With the aid of the new grass and deep-rooting plant mixtures I have suggested, stock can be kept in the fields much later than they can be at present, and as the old forms of shelter (ditches and banks, with trees on the top, and hedges, all affording much shelter) have to a large extent been removed, or allowed to decline, fresh forms of shelter are most urgently required. So strongly, indeed, is the desire for shelter that on this property, a great many years ago, a tenant agreed to pay, and did pay, my predecessor the interest on the cost of making four blocks of plantation for the centres of as many exposed fields. Plantations, too, are the more urgently needed for protecting the game, and especially the nests, which were formerly well protected by the hedgerows and banks. Each plantation should have a grass margin within the fence of about fifteen to twenty feet, and this should be planted with occasional bushes, and sown with seeds of the tall grasses, so that birds could be provided with comparatively safe nesting quarters. At present it is customary to plant close up to the boundary fences, and when the trees grow up the plantation is then of little or no use for nesting purposes. I now proceed to give the remarks that have been sent to me from Kent.
Hop Shelters or 'Lews' in East Kent
These are now generally made by planting the Black Italian poplar in rows along the outside of the gardens, principally on the west, south, and south-west sides, about three feet apart, and brushing up both sides of the row close in every year, in the winter and spring. These plants are easily raised by putting in the ground the shoots that are cut off; they grow very fast, and. are allowed to get up about eighteen or twenty feet. A row of Austrian pines planted not too close together, and a row of poplars a little way off, make a splendid 'lew', but takes up a good bit of ground.
How far these 'lews' will act depends on the conformation of the ground. If it slopes up away from the trees, of course they will not shelter the crop so far away as they would if the ground sloped down away from the trees, or even if it were level. On quite level ground, I should say they would be useful for 100 yards. Of late years a very coarse kind of cloth has been made, and sold cheaply, of coconut fibre; this is fastened to stout poles about eighteen or twenty feet long, and about as big round as small scaffold poles. It is put up in the summer, and taken down in the winter, the poles being let into the ground, and supported by a wire from the top to the ground.
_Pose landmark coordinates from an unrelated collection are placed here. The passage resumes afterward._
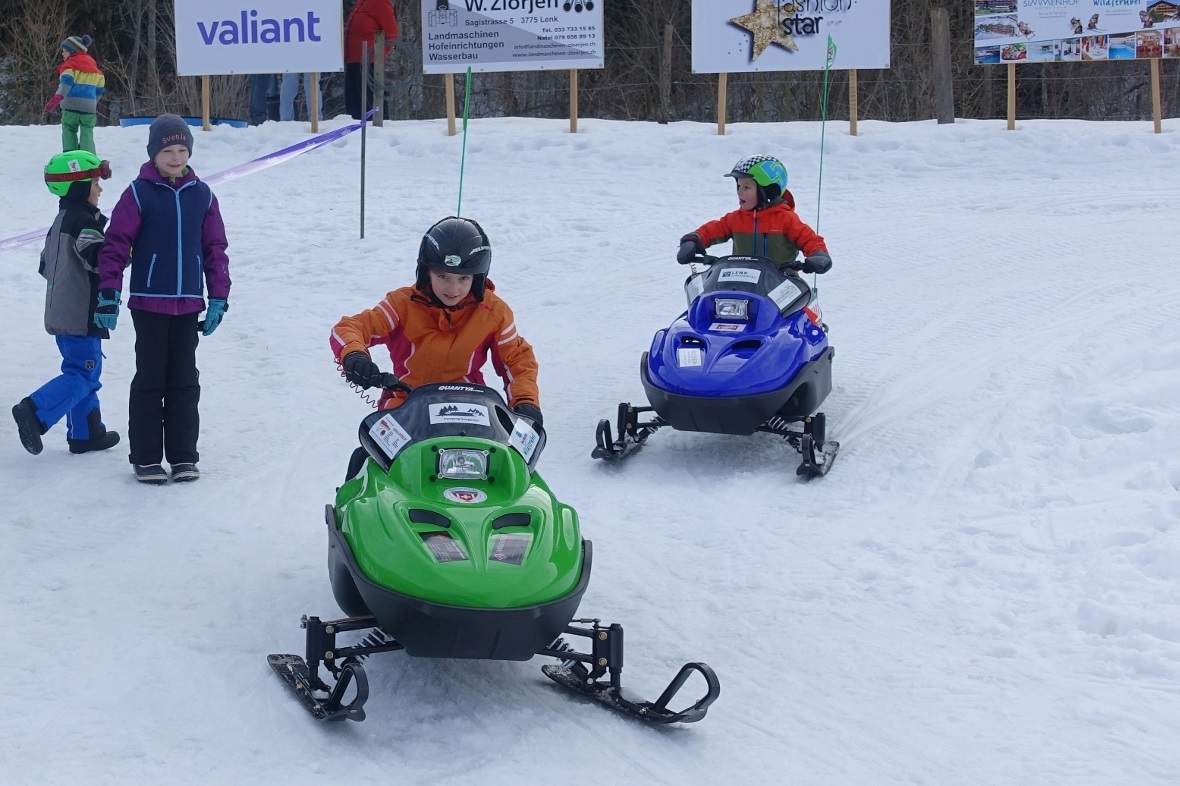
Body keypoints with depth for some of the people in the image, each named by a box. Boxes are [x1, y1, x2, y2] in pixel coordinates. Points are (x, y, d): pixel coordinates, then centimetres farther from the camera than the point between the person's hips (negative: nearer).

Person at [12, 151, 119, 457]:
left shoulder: (62, 220, 14)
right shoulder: (83, 221, -16)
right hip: (81, 315, -10)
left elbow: (46, 265, 20)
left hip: (61, 313, 10)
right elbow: (99, 258, -32)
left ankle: (85, 433, 19)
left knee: (80, 371, 15)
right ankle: (35, 413, -20)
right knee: (84, 373, -9)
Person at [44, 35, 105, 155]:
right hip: (89, 107, 5)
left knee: (69, 131, 7)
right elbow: (100, 87, 25)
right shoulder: (93, 65, 19)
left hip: (71, 105, -5)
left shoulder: (70, 64, -2)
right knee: (87, 134, 4)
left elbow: (66, 82, -20)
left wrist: (56, 99, -29)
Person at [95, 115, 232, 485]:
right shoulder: (139, 193, -4)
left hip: (188, 304, 3)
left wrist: (218, 299, 7)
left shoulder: (202, 195, 6)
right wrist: (108, 295, -12)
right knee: (150, 379, 3)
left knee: (184, 381, 7)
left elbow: (215, 248, 10)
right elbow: (116, 243, -6)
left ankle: (183, 455, 14)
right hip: (149, 302, -3)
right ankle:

Sometimes we see a 'lew' made by putting poles in the ground as close together as possible on the windward side of the garden, with a cross piece near the top just to keep the tops the right distance apart; this is bound on by coconut string or wire. This does not make a very good 'lew' by itself, but is useful for stopping up gaps in a live 'lew'.
These poles would be the ordinary hop poles from fourteen to sixteen feet long, and about nine or ten inches round above. the ground. They would be put in about eighteen inches.
Sometimes the coconut lewing is fastened to these hop poles; for hops very often it is not put within five feet of the ground.
The poplar 'lews' are by far the best; they grow very fast, and, if brushed in close every year, they get very thick with young shoots, which have large and tough leaves.